Activists and rights organisations say the suggested legislation in the Gambia reverses years of progress

Activists and rights organisations say the suggested legislation in the Gambia reverses years of progress


'FGM is never safe'

According to Amnesty International, only two cases have been prosecuted under the Gambia's nine-year-old anti-FGM law, with the first conviction made last August.

Globally, over 230 million girls and women alive today have been subjected to FGM, which is a 15 per cent increase since 2016.

Uganda is among the countries with a law banning FGM. Its FGM Act of 2010 criminalizes the performance, procurement, attempting, aiding and abetting of all forms of the practice.

Both medicalized FGM and cross-border FGM are criminalized and punished under this legislation that has been in place for the last 14 years in the East African nation.

But on the developments happening on the other side of the continent, UNFPA ED Kanem said she is "alarmed" by efforts in the Gambia to repeal its law, and warned that it would be "an unprecedented step backwards".
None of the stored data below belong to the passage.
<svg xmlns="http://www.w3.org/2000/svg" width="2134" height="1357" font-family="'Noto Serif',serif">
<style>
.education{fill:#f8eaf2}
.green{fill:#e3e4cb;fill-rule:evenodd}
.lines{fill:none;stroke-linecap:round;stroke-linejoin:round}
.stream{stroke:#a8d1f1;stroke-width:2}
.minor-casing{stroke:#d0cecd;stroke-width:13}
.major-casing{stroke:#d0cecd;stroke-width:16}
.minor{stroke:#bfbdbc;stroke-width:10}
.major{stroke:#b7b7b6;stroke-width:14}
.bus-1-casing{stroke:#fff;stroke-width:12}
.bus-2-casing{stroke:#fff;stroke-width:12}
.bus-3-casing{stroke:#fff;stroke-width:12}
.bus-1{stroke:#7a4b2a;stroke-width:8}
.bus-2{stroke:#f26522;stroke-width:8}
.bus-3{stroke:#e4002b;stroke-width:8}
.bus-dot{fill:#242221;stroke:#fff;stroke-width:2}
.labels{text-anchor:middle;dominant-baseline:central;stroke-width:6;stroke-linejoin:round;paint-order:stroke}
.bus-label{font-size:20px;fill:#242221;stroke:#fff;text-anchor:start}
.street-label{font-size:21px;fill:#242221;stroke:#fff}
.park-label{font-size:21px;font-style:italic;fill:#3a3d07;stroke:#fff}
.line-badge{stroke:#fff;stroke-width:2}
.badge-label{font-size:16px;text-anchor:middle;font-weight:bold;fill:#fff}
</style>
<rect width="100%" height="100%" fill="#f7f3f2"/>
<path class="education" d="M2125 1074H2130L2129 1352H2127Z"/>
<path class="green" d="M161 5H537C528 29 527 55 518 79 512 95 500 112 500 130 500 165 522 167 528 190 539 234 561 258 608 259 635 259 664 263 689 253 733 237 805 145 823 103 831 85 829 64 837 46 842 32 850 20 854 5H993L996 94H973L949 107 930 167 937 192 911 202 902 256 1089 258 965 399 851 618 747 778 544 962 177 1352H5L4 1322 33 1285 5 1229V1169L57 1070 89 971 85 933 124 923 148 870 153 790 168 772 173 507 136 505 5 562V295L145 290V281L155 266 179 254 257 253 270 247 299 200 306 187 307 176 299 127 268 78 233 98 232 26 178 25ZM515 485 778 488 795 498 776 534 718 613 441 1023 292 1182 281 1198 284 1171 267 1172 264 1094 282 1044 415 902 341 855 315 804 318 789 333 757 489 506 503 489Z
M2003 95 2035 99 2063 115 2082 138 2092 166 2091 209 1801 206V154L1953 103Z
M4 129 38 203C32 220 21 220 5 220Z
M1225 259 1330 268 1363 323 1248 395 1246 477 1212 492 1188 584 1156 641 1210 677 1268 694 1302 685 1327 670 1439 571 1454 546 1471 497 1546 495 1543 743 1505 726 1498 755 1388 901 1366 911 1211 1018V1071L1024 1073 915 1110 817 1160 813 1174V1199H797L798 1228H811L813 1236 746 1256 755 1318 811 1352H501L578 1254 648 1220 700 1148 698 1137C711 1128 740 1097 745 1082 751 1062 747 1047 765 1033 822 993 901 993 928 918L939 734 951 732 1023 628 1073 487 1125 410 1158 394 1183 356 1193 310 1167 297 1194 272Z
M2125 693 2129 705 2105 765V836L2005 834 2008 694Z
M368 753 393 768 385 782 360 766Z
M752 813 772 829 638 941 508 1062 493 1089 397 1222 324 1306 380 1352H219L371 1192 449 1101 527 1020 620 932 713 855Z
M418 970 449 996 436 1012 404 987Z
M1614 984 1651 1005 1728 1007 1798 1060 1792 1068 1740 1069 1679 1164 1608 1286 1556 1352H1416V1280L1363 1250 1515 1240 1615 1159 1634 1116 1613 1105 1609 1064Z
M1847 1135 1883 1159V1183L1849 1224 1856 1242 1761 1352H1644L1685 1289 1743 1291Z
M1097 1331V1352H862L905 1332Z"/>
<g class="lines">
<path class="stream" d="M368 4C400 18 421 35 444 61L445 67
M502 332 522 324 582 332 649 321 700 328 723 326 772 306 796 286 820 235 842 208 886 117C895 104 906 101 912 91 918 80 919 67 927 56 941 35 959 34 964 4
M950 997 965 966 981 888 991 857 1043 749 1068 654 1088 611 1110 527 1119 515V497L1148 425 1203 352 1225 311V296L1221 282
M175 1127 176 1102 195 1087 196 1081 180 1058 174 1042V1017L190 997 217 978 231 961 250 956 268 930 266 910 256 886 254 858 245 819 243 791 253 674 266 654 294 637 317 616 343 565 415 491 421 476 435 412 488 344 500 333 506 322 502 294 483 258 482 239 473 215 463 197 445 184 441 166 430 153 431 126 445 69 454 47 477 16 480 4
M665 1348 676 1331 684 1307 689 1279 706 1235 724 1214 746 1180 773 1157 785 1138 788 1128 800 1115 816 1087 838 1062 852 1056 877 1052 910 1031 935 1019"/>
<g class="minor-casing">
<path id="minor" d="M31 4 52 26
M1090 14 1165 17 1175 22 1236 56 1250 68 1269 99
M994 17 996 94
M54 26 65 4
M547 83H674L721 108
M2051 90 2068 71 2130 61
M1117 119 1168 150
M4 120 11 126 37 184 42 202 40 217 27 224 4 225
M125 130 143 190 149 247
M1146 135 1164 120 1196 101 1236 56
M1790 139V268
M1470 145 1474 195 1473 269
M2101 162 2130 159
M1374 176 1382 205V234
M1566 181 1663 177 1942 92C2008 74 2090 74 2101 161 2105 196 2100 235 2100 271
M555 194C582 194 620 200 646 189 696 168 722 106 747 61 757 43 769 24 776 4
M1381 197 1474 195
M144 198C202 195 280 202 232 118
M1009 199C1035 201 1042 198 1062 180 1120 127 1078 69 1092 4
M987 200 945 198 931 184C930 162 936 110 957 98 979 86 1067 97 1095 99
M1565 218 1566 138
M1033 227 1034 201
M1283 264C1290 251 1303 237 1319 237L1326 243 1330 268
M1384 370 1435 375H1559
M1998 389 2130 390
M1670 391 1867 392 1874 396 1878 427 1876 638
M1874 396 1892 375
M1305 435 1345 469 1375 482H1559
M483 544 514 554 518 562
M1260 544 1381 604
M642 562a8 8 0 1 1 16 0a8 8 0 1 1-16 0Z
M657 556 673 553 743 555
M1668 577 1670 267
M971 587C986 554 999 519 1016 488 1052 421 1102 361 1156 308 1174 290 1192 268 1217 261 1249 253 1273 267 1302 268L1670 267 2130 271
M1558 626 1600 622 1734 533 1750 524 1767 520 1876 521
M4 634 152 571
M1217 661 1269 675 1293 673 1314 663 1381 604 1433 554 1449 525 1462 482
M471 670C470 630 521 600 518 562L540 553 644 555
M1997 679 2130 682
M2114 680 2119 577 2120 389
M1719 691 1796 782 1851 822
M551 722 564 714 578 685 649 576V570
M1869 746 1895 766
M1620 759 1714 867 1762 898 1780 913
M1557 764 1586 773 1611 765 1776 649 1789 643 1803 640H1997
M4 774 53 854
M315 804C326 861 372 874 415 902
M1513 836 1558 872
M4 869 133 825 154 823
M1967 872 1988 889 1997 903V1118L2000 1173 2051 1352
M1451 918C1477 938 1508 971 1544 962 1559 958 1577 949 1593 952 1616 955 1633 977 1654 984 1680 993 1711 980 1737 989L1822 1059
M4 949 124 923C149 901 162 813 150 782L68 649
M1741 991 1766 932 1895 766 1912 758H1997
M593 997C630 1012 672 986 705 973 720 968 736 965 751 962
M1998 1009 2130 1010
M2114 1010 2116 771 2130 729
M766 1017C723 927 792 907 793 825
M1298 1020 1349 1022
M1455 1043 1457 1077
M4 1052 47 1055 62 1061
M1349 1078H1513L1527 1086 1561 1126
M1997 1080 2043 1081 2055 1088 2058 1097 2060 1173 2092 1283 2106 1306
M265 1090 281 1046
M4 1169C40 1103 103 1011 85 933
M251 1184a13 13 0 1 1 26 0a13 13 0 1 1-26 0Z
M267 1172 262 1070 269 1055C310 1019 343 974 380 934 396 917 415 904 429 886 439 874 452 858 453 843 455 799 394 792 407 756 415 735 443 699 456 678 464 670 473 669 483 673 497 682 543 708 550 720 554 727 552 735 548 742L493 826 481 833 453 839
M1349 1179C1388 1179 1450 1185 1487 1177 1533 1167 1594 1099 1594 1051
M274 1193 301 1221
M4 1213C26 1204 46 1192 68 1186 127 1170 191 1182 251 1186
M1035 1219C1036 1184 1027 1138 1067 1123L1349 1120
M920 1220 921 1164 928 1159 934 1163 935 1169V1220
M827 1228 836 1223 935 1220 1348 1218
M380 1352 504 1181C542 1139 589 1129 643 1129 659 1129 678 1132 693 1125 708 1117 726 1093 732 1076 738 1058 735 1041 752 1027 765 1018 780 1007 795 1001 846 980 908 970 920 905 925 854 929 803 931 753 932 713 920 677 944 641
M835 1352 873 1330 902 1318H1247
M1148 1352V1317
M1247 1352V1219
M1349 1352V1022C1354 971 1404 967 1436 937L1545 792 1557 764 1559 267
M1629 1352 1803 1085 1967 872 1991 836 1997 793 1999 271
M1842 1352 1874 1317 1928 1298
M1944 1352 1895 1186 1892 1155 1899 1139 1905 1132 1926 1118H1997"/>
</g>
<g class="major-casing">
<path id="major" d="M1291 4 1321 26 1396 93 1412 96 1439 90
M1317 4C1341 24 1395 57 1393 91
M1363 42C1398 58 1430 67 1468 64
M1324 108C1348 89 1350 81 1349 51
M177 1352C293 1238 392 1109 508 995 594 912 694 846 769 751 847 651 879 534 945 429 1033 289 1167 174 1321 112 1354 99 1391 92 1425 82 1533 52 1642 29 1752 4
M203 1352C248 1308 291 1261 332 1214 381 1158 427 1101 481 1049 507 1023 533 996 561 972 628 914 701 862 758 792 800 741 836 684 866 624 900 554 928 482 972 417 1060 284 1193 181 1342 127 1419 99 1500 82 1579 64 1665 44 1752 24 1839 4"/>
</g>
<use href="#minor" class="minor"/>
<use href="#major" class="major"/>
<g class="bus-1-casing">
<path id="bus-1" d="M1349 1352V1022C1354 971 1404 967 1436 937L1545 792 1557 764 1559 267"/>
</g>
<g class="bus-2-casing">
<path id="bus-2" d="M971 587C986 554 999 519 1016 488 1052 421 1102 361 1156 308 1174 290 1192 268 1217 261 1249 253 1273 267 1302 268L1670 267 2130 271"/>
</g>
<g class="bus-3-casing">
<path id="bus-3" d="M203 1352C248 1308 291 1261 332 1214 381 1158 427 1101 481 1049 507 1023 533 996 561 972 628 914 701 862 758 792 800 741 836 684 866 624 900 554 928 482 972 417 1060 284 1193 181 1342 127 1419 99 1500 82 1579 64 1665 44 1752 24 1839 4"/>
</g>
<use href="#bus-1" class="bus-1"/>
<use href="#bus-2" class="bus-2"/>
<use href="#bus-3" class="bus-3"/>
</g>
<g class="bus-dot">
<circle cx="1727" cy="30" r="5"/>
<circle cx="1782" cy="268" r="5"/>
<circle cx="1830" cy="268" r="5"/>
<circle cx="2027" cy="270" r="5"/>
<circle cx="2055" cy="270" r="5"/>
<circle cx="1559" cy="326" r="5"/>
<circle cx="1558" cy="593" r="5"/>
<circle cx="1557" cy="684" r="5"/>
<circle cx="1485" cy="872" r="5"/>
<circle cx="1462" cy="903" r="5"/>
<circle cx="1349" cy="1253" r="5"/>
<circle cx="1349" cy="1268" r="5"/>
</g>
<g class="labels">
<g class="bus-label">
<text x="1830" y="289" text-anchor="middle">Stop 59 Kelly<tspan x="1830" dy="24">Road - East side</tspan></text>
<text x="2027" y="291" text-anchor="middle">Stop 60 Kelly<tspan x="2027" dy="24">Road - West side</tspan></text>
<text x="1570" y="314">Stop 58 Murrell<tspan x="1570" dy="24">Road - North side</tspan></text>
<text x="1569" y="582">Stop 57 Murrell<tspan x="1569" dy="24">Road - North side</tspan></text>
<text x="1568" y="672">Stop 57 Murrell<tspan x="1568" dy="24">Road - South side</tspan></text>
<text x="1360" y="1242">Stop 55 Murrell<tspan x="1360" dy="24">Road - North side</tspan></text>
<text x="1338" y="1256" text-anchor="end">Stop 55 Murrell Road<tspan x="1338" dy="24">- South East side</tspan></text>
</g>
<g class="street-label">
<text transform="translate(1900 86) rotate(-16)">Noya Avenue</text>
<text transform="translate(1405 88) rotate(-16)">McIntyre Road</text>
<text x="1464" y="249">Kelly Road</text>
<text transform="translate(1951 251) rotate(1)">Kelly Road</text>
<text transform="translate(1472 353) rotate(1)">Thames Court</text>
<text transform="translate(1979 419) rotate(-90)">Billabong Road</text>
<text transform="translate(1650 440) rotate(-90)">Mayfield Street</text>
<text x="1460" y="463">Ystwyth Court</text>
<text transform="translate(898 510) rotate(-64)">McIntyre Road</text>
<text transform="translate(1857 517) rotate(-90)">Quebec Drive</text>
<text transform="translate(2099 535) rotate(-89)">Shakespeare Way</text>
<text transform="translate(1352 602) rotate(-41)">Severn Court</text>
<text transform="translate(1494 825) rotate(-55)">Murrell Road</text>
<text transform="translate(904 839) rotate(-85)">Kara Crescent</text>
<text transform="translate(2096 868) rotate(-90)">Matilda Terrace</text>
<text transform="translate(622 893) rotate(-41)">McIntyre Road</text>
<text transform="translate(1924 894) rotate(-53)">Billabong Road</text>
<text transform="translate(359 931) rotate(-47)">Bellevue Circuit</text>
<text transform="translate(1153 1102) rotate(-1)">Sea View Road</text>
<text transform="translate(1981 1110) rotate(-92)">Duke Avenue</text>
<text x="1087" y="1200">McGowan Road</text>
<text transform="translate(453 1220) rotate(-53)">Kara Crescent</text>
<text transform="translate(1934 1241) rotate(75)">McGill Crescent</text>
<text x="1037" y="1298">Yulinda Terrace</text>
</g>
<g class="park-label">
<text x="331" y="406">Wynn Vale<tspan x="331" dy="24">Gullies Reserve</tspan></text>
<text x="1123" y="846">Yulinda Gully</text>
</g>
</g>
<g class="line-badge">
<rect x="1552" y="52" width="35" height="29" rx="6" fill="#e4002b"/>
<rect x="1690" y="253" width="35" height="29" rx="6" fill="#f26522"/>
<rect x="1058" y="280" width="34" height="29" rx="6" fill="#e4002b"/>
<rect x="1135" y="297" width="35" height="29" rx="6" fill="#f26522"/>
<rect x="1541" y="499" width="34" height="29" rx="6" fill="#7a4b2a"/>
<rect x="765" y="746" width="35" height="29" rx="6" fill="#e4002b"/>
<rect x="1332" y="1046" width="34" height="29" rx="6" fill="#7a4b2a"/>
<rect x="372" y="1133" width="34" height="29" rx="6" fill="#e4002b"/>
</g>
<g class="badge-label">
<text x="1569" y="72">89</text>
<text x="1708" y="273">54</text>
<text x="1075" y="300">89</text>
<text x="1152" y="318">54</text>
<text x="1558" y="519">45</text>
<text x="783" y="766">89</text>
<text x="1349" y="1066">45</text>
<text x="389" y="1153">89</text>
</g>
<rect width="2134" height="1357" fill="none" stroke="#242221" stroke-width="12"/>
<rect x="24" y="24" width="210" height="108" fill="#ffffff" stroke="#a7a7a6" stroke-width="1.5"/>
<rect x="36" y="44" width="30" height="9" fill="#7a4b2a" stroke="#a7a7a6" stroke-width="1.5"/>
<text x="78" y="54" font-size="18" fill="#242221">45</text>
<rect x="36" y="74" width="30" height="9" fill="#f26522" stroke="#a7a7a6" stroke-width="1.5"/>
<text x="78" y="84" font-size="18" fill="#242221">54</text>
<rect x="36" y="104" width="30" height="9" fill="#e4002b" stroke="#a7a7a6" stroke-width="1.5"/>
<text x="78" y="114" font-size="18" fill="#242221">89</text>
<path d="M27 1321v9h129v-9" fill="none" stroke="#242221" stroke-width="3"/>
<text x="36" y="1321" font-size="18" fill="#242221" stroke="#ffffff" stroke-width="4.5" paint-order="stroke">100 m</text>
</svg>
"The Gambia has made significant gains in women’s sexual and reproductive health and rights, including the 2015 law banning this entrenched and harmful practice," she said in her statement on the matter.

"Female genital mutilation does not make women cleaner. Indeed, it does cause medical complications, and it is never safe, even if performed by medical personnel.

"Worryingly, we are also witnessing similar efforts in other countries to repeal the laws protecting women and girls from discrimination, violence and harmful practices. 

"We stand ready to support the Gambia and other countries in their efforts to turn the tide on this global scourge.

"Let us not rest until every woman and girl has the right to live a healthy, empowered, and full life."

In the global quest to end FGM by the end of this decade, UNFPA and UNICEF are running a joint programme aimed at accelerating the elimination of the practice.

It works with communities to push for action at global, regional and national levels in 17 countries — including the Gambia — to abandon the practice.

The programme also provides services to survivors, and supports data and evidence generation to better inform advocacy and programme initiatives.